* Supplied passage
%%
NCAR Builds Climate Computer In Wyoming – To Avoid Colorado Green Energy Prices

Electricity is very expensive in Colorado because of green energy regulations, so NCAR is building their latest climate supercomputer in Wyoming.

New Wyoming supercomputer expected to boost atmospheric science The National Center for Atmospheric Research’s machine is one of the fastest computers ever built, its sheer speed designed to burst through the limits of chaos theory.

The National Center for Atmospheric Research’s supercomputer has been dubbed Yellowstone, after the nearby national park, but it could have been named Nerdvana. The machine will have 100 racks of servers and 72,000 core processors, so many parts that they must be delivered in the back of a 747. Yellowstone will be capable of performing 1.5 quadrillion calculations — a quadrillion is a 1 followed by 15 zeros — every second.

That’s nearly a quarter of a million calculations, each second, for every person on Earth. In a little more than an hour, Yellowstone can do as many calculations as there are grains of sand on every beach in the world.
%%
* Material shown
%%
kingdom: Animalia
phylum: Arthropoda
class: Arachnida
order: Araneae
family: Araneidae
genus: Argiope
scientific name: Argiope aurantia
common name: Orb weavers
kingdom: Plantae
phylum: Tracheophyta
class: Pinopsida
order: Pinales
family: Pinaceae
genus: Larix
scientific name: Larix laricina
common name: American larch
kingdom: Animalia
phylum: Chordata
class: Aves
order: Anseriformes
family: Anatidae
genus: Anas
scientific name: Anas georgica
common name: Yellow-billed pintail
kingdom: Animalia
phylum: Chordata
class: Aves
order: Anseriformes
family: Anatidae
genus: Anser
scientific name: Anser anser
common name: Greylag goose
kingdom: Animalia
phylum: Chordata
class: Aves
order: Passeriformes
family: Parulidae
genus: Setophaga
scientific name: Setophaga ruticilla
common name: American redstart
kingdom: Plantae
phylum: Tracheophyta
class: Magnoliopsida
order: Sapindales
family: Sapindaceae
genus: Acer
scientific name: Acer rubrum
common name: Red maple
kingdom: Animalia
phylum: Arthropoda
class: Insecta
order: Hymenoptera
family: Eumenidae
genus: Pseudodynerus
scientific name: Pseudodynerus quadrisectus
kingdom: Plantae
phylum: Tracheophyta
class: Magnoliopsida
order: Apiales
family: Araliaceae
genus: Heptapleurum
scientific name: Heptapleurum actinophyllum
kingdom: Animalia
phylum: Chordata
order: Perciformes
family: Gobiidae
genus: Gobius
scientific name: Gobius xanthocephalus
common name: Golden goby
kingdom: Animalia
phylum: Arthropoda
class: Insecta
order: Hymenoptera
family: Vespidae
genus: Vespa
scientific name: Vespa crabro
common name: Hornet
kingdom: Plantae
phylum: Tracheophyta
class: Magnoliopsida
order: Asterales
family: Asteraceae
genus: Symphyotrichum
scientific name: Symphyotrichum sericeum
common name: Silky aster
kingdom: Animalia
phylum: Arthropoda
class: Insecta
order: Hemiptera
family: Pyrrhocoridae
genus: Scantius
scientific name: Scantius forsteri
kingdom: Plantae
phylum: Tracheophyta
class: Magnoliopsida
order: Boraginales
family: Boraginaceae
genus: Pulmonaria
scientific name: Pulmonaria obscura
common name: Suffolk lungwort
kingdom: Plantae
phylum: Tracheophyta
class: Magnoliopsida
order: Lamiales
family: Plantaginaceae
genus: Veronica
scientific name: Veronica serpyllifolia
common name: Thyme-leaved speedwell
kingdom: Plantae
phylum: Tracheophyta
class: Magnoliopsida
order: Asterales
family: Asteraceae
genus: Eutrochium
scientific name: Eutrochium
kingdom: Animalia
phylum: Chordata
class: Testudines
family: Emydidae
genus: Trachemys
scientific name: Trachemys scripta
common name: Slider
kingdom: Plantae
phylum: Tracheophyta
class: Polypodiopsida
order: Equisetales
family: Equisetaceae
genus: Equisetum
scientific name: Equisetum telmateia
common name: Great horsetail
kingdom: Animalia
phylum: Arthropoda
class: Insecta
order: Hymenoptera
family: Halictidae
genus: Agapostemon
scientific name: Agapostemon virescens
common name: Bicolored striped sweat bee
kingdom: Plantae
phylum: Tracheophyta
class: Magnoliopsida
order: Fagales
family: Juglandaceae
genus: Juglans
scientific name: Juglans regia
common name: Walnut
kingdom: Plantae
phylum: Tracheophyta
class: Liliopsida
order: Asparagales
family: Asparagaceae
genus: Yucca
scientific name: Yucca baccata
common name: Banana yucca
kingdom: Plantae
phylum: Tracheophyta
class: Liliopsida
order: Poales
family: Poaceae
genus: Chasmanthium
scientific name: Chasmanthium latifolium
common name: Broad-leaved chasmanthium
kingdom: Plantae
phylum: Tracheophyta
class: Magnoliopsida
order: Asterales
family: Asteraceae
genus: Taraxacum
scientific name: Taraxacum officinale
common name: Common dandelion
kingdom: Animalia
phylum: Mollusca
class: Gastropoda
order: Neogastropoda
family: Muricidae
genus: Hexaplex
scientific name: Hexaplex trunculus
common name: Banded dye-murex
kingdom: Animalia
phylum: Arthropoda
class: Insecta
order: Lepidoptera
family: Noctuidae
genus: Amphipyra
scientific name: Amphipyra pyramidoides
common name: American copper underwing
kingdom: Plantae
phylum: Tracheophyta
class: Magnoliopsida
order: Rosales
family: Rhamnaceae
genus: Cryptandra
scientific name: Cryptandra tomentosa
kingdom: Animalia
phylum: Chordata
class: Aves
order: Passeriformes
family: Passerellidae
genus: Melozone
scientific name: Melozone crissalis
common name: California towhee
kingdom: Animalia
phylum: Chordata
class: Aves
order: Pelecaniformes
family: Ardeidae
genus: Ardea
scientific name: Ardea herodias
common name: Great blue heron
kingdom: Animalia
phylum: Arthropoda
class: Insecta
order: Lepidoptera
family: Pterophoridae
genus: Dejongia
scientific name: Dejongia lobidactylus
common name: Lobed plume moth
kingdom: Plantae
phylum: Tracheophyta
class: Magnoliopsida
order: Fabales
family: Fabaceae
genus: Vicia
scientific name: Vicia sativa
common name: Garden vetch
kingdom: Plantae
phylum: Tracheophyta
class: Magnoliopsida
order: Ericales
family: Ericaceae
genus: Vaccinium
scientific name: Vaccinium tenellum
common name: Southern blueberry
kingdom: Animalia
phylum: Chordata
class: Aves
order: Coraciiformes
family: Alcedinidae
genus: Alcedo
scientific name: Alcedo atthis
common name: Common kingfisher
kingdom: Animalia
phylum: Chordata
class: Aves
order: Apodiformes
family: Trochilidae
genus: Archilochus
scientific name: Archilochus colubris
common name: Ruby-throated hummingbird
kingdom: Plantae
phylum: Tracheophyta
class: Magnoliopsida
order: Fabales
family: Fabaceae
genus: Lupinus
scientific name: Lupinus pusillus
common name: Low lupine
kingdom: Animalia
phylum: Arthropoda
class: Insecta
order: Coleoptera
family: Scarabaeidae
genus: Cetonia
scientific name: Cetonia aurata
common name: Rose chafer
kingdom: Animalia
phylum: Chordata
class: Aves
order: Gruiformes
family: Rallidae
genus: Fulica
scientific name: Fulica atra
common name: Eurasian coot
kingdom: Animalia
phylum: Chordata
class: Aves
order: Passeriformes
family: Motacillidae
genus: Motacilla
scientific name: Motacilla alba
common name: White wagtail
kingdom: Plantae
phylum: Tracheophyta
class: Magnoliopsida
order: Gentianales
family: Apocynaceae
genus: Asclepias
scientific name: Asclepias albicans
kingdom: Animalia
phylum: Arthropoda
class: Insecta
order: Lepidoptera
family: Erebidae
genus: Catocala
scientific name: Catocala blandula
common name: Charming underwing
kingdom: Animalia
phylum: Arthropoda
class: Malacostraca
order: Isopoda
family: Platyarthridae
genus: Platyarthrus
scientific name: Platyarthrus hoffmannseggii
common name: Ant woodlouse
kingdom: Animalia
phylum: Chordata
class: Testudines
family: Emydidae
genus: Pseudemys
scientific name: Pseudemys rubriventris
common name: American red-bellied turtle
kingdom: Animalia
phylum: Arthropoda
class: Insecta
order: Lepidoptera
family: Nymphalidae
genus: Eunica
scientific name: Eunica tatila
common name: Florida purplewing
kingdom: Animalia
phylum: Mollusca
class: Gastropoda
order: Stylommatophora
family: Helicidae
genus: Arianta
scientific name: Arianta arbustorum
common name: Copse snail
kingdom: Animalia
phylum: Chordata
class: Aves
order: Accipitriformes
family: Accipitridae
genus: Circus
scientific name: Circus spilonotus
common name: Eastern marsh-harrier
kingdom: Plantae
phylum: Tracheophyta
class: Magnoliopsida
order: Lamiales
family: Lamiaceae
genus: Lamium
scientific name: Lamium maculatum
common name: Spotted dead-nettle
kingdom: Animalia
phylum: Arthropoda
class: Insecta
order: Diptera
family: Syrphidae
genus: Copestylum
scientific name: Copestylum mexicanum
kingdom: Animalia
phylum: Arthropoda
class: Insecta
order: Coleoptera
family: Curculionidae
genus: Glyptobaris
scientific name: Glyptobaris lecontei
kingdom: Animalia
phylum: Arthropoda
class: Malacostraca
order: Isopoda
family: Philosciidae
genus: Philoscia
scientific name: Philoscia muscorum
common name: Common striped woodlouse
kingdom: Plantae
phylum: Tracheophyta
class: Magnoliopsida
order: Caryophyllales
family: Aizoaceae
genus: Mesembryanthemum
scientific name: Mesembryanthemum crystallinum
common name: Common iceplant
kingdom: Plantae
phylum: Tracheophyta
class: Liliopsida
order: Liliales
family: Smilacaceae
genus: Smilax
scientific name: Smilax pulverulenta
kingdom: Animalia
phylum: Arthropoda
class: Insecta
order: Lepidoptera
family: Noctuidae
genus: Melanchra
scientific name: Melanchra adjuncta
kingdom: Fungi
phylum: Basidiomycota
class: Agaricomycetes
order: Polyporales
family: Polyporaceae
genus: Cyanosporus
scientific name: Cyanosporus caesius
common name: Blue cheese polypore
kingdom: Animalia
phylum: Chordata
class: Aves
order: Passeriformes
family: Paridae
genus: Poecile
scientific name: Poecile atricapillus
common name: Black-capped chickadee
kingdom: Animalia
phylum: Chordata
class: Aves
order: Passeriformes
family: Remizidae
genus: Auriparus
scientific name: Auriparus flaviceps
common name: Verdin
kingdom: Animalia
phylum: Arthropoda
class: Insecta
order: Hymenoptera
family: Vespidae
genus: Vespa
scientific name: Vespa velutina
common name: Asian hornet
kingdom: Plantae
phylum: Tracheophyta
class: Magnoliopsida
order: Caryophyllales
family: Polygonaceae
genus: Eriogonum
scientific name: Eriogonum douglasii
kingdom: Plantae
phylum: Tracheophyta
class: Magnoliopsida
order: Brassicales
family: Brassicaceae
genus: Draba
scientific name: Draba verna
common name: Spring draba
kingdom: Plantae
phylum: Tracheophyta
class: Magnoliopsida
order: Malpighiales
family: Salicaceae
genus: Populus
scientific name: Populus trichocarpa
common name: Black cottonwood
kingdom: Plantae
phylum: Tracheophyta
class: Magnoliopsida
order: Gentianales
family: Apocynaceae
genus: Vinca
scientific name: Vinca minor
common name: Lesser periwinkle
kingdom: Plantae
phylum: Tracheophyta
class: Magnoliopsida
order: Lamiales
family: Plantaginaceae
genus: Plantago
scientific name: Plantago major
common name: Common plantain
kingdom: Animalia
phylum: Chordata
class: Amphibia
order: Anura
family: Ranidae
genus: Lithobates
%%
* Stated task 1
Echo the supercomputer article word for word, everything from "The National Center for Atmospheric Research’s supercomputer" down to "in the world.".
* Stated task 2
Decide whether each of these statements agrees with the supercomputer article. Answer yes or no for each, quoting the words of the article that decide it. (a) The supercomputer takes its name from a nearby national park. (b) The machine will have 72,000 racks of servers. (c) The machine's parts must be delivered by train.

* Written answer 1
The National Center for Atmospheric Research’s supercomputer has been dubbed Yellowstone, after the nearby national park, but it could have been named Nerdvana. The machine will have 100 racks of servers and 72,000 core processors, so many parts that they must be delivered in the back of a 747. Yellowstone will be capable of performing 1.5 quadrillion calculations — a quadrillion is a 1 followed by 15 zeros — every second.

That’s nearly a quarter of a million calculations, each second, for every person on Earth. In a little more than an hour, Yellowstone can do as many calculations as there are grains of sand on every beach in the world.

* Written answer 2
(a) Yes: "has been dubbed Yellowstone, after the nearby national park"
(b) No: "The machine will have 100 racks of servers and 72,000 core processors"
(c) No: "they must be delivered in the back of a 747"